Task set:
1/ Answer these questions using the article on the Sambanthan legacy:
(a) At what age and in what year did Sambanthan die?
(b) Which ministerial portfolio did he hold from 1972 to 1974?
(c) What did one share in the cooperative society he set up in 1960 cost, and how could workers pay for it?
2/ Write the next part of the article on the Sambanthan legacy, starting right after its final paragraph.

Provided passage:
=-=-=

The Sambanthan legacy
AS the social contract in Malaysia has evolved, and the MIC played an increasingly servile role in the Barisan Nasional formula, it may be difficult for people to understand that the late Tun V.T. Sambanthan did not see himself as a leader of Indians, but a national leader for all Malaysians.
This distinction was very clear and important to him, says Toh Puan Uma Sambanthan.
“I remember in the run-up to Merdeka, the movement had been growing. In 1947 India became independent and Malayan-based Indians were part of the agitation.
“My husband was in Chennai (India), waiting for WWII to end so he could return. He wrote to a close friend when Malaya was on the threshold of becoming free, ‘I cannot think of freedom for Malaya except on the premise of multiracial harmony’. He was in his 20s then and that belief was strongly embedded in him until he died (aged 60 in 1979).
“That is how we had all been brought up. There is no other home, other country that we have. There are no politics, just a feeling of being happy in the country that has given us all this.”
Sambanthan held various ministerial portfolios: Labour (1955–57), Health (1957–59), Works, Posts and Telecommunications (1959–71) and National Unity (1972–74) and was even Acting Prime Minister for a day in August 1973 when Prime Minister Tun Abdul Razak was at a conference in Canada and Deputy Prime Minister Tun Dr Ismail died.
“All his portfolios were national, he was very people-oriented in all his ministries,” says Uma.
“Under Health he started a rural healthcare programme, upgraded maternity facilities. In Works, Posts and Telecommunications, he was touring up and down to do the roads and bridges.
“For him, everything he did was for the people. And the people were all the races. So when people call him an Indian political leader, they forget he was a national leader. It was during his tenure that iconic projects were delivered, the Parliament house being an example.
“Over time he gained a lot of experience and he used to tell me the British did not give us a legacy of proper governance. They ordered and we followed. But he said the first Cabinet has to establish new people-orientated policies, and that we have a responsibility to all.”
Having been in India from 19361946, Uma feels he had an understanding of British colonial administration in principle, though there were variations in different colo- nies.
“He felt that Malaysians should focus on their duty in whatever sector of society they worked.
“The government was not always sensitive to what were considered ‘Indian’ problems. A glaring example is the fragmentation of rubber estates in the late 1950s and early 1960s. With fragmentation, Indian plantation workers – who didn’t know anything except tapping rubber – were disenfranchised.
“He set up a cooperative society in 1960, the National Land Finance cooperative society, and workers could become members by buying one share of $100 in 10 affordable equal monthly instalments of $10, and then collectively they could buy the estates they worked in.
“The Government did not help by setting up a Felda type scheme for the Indians. There were no laws in place to protect plantation workers. And the problems were immediate.
“But through the Cooperative, estates were purchased, educational opportunities that had not previously been available were given, and eventually dividends could be paid on share capital. My husband’s idea was that the solutions eventually are in our own hands.

=-=-=

Data segment:
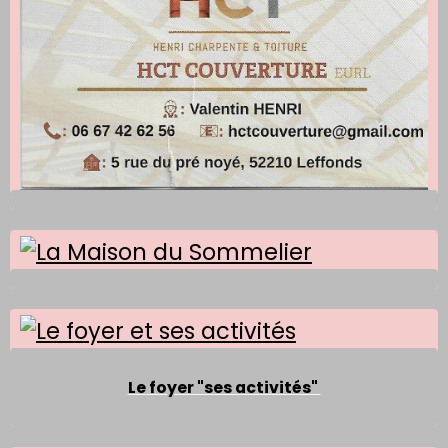
Le foyer "ses activités"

=-=-=

Answers to this exercise:
1/
(a) He died at age 60, in 1979.
(b) He held the National Unity portfolio.
(c) One share cost $100, payable in 10 equal monthly instalments of $10.

2/
Uma goes on to explain that from the 1980s, many estates were developed and plantation workers were re-housed in very basic alternative accommodation, almost slums, and given no rehabilitation in terms of skills re-training. And estate temples were not respected.
“Why developers were not given stringent conditions on how the workers should be treated as part of the development conditions is a question which cannot be satisfactorily answered,” she says.
“Many of today’s problems faced
by the Indian community, especially the B40 (lower income) sector, stem from this. My husband would have been mortified that so many years after independence, Malaysian Indians were not treated with the dignity befitting citizens. He would have expected that, in time, the Malaysian identity would guide planning and policies.”
As for MIC today, or for that matter Umno and MCA too, “by now we should be talking about national parties and not racebased ones”, Uma says.
“Also, they have lost touch. You can see from the last election. MIC has to re-think its role. They need to think of welfare and education work, look at what the community needs to catch up with other races, to be part of the larger community of Malaysians, and think in terms of contributions to the national agenda.
“But, really, I think race-based parties should no longer be relevant. The bond between Tunku, Tun Tan Siew Sin and my husband was so strong, sometimes it seemed as if Alliance was a party and not a coalition.
“The time has come for a fundamental change in the way Malaysians think and relate to one another. Race dynamics as a basis for identification and national planning and opportunities should no longer be the model.”
Even though she resides in Petaling Jaya, she goes back every now and then to Sungai Siput, Perak, where her husband served as MP for nearly 20 years. A voracious reader, he always placed a lot of emphasis on education, even building a big Tamil school in the area, she says.
“My husband, in every way, wanted to build up confidence and creativity within plantation workers. And he always talked about how poverty was the illness that made them feel like they could not do anything.”
Setting up the cooperative that allowed plantation workers to become members gave them a sense of empowerment.
“That’s what he wanted to instil in people, that it was within their destiny to become good citizens.”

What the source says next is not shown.